Mortars were falling there now. She took the trench across Nahr Ibrahim, the habit cloying at her knees. There were Phalange in the basements going up to the Life Building and machine guns at both ends of the street. Bullets and rockets kept ricocheting down into the street. A Phalange grabbed her arm. “No more.”

“My father's in that basement, by the Life Building.”

“A 240 went all the way to the basement before it exploded. There's nothing there, sister.”

“He could have moved to the next basement ... the Life Building. I've got to try.”

“I've been there. It's just storage.”

“Storage?”

“You can't stay here, sister. Please.”

She pulled the two halves of the crucifix from her habit. “See what they did? They broke the tree on which the Lord died. But we will join it back together. I swear to you, on this broken cross...”

He backed away a little, watching her, slightly raised the rifle. “I can't let you in, sister. You go home now. Back up to Sacré-Coeur.”

She scanned the Life Building, the other streets coming in, all guarded. With a chuckle another rocket left the top floor, swooshing toward Muslim lines. The key to Mohammed. She backed away. “You should have more pity.”

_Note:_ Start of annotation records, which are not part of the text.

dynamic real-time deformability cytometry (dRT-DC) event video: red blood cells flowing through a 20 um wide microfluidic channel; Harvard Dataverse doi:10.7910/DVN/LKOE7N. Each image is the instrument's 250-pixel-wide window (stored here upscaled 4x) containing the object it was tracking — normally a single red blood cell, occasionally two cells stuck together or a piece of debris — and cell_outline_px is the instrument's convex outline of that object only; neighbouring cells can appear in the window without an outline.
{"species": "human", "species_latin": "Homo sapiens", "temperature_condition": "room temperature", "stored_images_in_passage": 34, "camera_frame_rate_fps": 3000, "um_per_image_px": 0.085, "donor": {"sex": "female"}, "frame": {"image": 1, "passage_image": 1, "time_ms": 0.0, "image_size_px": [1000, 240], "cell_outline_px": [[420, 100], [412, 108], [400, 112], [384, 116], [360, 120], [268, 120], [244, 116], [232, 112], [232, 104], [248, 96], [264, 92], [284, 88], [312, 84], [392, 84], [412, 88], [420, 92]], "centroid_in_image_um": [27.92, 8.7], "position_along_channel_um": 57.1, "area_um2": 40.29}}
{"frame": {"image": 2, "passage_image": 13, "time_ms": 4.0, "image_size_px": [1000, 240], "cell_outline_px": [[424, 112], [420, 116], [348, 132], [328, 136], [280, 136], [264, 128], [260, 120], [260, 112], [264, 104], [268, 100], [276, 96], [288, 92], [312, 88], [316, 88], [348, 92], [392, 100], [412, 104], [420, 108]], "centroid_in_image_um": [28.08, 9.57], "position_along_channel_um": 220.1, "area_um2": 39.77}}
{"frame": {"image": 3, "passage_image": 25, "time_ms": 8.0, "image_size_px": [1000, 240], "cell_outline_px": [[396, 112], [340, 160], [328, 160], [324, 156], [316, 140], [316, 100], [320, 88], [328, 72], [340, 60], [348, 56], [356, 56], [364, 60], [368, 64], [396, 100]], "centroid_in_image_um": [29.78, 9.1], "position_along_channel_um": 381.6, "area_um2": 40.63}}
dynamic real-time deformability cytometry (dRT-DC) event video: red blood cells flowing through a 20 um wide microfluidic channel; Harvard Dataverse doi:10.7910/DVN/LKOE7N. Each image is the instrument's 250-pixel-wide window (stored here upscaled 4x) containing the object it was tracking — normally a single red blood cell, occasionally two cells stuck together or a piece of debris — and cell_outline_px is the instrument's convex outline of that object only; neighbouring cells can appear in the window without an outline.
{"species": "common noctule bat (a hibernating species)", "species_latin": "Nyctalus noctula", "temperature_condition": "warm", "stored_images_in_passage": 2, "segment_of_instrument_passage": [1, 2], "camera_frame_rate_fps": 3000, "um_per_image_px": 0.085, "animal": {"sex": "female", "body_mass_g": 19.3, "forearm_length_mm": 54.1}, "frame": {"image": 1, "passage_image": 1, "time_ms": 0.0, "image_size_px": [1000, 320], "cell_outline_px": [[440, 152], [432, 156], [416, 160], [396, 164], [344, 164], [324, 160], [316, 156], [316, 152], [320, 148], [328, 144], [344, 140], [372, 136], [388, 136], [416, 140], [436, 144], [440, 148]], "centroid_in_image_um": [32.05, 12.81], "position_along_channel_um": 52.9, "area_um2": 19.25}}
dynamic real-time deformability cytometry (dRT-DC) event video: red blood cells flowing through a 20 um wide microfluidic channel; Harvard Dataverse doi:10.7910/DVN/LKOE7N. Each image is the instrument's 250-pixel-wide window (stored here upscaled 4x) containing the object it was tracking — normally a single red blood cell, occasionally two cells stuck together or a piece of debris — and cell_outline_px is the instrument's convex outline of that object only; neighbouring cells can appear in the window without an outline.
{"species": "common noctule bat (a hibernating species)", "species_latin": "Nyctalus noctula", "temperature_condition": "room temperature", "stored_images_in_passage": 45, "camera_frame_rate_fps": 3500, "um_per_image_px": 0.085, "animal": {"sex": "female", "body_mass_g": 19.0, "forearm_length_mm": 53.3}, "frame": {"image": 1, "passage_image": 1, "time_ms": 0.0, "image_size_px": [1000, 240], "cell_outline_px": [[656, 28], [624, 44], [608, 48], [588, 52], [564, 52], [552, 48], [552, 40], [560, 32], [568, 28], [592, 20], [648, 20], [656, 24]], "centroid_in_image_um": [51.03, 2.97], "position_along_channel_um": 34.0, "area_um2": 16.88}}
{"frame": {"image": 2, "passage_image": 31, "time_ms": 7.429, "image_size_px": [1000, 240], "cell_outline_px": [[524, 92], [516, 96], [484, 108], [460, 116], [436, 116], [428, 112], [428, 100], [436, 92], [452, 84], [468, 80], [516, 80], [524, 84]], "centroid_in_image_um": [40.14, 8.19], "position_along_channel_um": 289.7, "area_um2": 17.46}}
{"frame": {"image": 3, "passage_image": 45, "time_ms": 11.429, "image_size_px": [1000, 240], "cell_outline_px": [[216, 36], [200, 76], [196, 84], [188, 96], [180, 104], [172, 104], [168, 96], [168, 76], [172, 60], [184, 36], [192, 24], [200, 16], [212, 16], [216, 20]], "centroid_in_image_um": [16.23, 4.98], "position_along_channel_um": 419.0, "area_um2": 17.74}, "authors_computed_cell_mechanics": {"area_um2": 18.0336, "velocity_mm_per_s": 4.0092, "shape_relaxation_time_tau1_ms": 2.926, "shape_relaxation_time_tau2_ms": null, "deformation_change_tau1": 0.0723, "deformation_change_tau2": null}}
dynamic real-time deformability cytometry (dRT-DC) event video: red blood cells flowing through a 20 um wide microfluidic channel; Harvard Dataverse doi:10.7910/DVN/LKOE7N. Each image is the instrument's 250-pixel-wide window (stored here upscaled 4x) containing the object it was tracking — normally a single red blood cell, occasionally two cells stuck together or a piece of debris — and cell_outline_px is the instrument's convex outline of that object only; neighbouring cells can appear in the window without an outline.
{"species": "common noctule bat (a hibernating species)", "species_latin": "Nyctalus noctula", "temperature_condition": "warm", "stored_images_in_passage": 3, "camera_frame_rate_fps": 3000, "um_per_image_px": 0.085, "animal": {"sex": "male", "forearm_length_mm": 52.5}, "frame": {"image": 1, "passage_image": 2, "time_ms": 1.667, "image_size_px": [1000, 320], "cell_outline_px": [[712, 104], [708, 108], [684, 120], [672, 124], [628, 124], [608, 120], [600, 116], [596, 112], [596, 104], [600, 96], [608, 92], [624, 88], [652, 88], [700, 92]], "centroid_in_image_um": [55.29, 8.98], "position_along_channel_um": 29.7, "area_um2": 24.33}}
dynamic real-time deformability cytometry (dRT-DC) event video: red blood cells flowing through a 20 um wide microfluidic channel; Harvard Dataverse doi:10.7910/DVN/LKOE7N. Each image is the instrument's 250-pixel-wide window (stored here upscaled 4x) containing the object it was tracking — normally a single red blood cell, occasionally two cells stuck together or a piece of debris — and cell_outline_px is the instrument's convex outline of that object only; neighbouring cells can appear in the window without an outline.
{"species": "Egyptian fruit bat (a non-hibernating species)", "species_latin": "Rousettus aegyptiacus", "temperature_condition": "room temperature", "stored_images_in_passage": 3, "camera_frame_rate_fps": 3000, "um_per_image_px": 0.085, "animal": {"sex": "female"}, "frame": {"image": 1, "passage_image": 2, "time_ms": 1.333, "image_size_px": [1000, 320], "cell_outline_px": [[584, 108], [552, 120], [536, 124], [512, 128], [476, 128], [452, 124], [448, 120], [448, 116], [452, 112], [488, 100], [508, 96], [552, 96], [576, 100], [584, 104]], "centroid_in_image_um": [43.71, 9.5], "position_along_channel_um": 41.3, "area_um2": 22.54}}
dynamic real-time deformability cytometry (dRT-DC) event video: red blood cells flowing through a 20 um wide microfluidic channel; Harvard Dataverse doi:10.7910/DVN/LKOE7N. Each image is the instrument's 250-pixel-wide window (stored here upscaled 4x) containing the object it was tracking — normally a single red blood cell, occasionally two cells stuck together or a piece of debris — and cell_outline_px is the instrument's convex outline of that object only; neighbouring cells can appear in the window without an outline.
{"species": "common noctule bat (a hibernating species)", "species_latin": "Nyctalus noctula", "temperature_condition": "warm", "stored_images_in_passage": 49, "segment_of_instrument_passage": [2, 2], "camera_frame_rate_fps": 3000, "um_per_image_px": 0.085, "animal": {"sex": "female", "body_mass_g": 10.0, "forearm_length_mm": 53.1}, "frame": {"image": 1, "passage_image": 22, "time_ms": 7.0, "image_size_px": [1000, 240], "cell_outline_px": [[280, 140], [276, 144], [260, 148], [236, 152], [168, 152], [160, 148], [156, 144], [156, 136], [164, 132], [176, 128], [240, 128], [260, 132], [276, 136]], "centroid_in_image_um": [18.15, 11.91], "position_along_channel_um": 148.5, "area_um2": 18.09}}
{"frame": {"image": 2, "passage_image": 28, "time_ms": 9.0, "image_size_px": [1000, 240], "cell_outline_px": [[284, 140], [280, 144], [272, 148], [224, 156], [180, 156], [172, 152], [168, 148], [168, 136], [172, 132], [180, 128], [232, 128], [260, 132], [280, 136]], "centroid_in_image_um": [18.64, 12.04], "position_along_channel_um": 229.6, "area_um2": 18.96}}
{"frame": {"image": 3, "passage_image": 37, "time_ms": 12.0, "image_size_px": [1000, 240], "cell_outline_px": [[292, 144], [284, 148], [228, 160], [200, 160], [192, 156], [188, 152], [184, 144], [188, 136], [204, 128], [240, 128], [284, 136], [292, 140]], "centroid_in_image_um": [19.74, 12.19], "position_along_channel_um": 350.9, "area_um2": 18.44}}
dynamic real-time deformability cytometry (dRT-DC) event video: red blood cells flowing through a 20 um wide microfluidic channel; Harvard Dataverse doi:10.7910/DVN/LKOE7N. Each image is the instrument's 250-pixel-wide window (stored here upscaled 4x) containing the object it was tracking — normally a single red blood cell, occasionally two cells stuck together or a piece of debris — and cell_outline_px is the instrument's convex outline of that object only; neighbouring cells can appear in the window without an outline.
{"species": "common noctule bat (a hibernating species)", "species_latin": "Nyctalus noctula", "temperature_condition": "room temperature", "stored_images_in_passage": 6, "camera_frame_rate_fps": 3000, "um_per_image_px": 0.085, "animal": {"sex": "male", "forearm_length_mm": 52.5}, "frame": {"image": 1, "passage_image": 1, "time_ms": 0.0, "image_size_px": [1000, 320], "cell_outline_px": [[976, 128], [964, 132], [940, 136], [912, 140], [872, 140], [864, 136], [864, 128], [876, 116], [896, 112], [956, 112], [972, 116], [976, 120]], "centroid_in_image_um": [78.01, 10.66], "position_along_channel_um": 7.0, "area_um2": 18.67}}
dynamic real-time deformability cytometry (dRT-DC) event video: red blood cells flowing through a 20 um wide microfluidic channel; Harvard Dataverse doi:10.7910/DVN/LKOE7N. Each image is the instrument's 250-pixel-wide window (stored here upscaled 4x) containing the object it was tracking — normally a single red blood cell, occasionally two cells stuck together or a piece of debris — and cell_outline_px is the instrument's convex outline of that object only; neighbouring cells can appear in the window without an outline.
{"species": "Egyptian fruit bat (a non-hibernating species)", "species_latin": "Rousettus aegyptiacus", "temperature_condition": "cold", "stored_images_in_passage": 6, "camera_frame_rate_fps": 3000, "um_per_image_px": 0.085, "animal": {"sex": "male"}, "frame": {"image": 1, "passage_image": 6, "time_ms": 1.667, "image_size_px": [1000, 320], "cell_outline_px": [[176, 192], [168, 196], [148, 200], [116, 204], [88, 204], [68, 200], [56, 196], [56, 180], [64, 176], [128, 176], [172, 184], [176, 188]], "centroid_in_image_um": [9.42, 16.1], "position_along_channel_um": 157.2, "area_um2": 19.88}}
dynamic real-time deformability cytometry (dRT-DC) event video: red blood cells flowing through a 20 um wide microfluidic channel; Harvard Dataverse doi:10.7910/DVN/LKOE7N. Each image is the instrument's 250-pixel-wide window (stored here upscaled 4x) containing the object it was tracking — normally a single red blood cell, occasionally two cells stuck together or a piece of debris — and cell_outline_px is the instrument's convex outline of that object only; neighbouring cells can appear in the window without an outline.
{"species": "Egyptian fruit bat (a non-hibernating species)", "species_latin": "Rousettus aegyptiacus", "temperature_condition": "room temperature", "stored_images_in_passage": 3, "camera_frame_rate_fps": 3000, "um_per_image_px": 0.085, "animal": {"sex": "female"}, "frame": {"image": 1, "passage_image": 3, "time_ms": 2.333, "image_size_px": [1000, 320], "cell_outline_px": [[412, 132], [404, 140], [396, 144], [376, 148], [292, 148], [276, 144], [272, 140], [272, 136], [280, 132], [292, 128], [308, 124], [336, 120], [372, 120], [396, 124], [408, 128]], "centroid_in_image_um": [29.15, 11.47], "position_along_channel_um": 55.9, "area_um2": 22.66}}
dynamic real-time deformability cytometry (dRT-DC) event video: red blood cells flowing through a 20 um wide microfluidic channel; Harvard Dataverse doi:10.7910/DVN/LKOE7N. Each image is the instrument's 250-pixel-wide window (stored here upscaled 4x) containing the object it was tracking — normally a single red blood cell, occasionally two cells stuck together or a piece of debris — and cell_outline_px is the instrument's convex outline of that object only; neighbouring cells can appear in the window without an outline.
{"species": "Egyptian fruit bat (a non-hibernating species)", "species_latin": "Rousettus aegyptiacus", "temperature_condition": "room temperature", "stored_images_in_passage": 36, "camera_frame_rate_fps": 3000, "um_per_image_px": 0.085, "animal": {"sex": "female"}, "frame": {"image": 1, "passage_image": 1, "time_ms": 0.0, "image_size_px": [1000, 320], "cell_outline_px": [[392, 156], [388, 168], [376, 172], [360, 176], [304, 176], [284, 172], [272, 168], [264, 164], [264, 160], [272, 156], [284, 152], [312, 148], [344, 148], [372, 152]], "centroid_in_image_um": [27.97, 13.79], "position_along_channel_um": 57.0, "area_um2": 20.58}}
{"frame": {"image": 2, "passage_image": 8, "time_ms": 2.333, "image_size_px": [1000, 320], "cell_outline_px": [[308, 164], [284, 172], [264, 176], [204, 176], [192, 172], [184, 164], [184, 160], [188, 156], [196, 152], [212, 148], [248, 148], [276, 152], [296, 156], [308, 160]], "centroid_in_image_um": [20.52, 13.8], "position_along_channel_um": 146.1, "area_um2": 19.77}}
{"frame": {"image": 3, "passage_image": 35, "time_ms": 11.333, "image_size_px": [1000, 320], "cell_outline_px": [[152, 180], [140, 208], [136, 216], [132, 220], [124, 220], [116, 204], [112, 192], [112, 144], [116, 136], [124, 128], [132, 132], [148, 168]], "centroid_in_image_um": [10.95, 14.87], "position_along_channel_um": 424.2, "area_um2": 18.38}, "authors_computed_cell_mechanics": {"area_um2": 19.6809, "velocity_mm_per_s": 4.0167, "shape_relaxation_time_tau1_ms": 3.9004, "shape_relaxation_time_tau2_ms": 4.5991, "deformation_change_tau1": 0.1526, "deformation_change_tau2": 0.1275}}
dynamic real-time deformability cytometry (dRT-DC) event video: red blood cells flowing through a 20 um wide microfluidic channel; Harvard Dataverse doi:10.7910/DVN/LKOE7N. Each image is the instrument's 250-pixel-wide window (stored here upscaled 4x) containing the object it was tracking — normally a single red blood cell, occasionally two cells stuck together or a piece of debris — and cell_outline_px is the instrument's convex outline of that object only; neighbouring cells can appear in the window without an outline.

“Don't beat a dead horse...”

She went round the corner and halfway up the back street till she found a sewer manhole but she couldn't pry it open. At the corner of Nahr Ibrahim she was back in the view of the Phalange at the Life Building but here was an open manhole with steel rungs down into moldy cold darkness. At the bottom, ten feet below the street, tunnels led off in five directions. In one direction, toward the Life Building, was a tiny distant light. Not using the flashlight, she crawled toward it. Tendrils of mud and wire hanging from the ceiling dragged across her face, snatched her hair. The sandy muck at the bottom was jammed with plastic bottles and plastic bags in clumps of twigs and broken glass bottles and again something dead – another rat, she thought. Her fingers bumped a fat, soft, short stick that she tried to pull out of the way but it was someone's hand.

She pulled back in pure terror then realized it was swollen, dead. That was the smell. And the reason why she hadn't been able to see more light was that he was blocking it.

She lay trying to catch her breath, the top of the tunnel heavy on her back, cold muck soaking her chest. She could hardly breathe, her lungs wouldn't open.

She'd have to slow her pulse somehow and calm down but she was dying from no air. She had to breathe, let the thick cold air go slowly in and out. Slowly, she told herself, feeling the blood slacken, the arteries relax. It's just a bad idea that you're dying.

She crawled closer and tried to peer round the dead man. The light was from a wider tunnel beyond him, one that angled toward the Life Building. Taking a grip with her feet and knees at the sides of the tunnel she squirmed hard against him; pushing his shoulders, his blubbery face against hers.

He wouldn't move. She squirmed backwards, inched the habit up round her hips and finally over her shoulders, and crawled forward dragging it behind her. She jammed tight against him, forcing her shoulders forward along him, her belly against his, his soft slippery flesh rolling against her, bubbling gas each time she pressed herself along him, making her hold her breath against the horrible stink. It wouldn't go away and finally she just breathed it, squeezing herself along his wet bulbous mass, pushing the air from her lungs and his to inch her way down him. She caught on his belt buckle and it was too narrow to breathe and she couldn't back up with his face in her crotch and hers in his and she realized someday someone would find them like this, two skeletons enmeshed, and the terror of it jammed her forward past his fat legs, free, gasping and free, dragging her legs away from him, down the tunnel into the light.